Britain’s opposition Labour Party leader Jeremy Corbyn leaves his house to head to a polling station to vote in the general election in London, Britain, December 12, 2019. REUTERS/Lisi Niesner
JERUSALEM (Reuters) – Israel voiced worry about Britain’s election on Thursday, describing the possible rise of the Labour Party under Jeremy Corbyn as a threat to bilateral ties and alarming for British Jews.
Corbyn, a veteran pro-Palestinian activist, has been buffeted by allegations of anti-Semitism in Labour, with British media quoting some of the country’s Jews as saying they would consider emigrating should he be elected.
“This (election) very much troubles us,” Deputy Israeli Foreign Minister Tzipi Hotovely told Ynet TV. “It is true that we as a country cannot say we support this-or-that candidate, but Corbyn is a real danger to Israel-Britain relations, and I know British Jewry are very worried about this possibility.”
Corbyn and Labour, Britain’s biggest opposition party, say they oppose anti-Semitism. They say the party is not institutionally anti-Semitic, that complaints relate to a small minority of members, and that the processes to deal with such allegations have now improved.
Corbyn has called for recognizing a Palestinian state and reviewing British arms exports to Israel, riling Prime Minister Benjamin Netanyahu’s rightist government.

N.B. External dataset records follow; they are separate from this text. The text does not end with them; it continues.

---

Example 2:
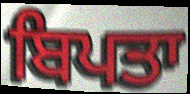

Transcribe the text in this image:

ਬਿਪਤਾ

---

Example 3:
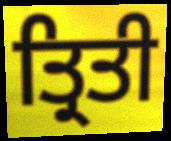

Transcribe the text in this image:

ਤ੍ਰਿਤੀ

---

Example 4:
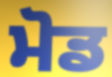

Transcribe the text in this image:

ਮੋਡ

Israeli Foreign Minister Israel Katz said last week that he hoped Corbyn would lose the election to Boris Johnson, the Conservative prime minister. Netanyahu has not commented on the ballot.

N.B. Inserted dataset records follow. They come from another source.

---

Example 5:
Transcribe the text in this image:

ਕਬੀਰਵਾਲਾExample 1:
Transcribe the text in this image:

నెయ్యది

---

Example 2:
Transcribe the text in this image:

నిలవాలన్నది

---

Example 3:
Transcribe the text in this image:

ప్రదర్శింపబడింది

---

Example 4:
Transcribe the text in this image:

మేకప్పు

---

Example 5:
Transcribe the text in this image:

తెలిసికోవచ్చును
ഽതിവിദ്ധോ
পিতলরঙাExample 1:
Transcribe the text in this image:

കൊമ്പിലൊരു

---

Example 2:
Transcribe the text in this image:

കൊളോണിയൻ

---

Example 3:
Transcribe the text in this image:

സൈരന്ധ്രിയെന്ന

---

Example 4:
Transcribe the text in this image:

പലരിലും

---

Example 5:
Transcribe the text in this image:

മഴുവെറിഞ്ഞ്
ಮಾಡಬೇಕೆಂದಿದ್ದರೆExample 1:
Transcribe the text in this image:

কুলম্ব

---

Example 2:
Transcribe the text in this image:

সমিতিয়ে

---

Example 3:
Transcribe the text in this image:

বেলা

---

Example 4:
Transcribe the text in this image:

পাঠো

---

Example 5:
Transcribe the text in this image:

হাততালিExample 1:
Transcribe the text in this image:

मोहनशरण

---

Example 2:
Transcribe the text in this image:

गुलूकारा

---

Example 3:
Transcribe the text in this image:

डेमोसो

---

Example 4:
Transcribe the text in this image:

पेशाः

“It must be understood that the things that Corbyn says, and the wind blowing through Labour today, is a wind of anti-Semitism. And this is a very grave matter,” Hotovely said.
“Jews will always have a place in the State of Israel. In other words, they do not have to feel endangered. But it is important to understand that this election is really a fateful election, and we really have to wait patiently here.”
Britain’s election on Thursday will pave the way for Brexit under Prime Minister Boris Johnson or propel the country towards another referendum that could ultimately reverse the decision to leave the European Union.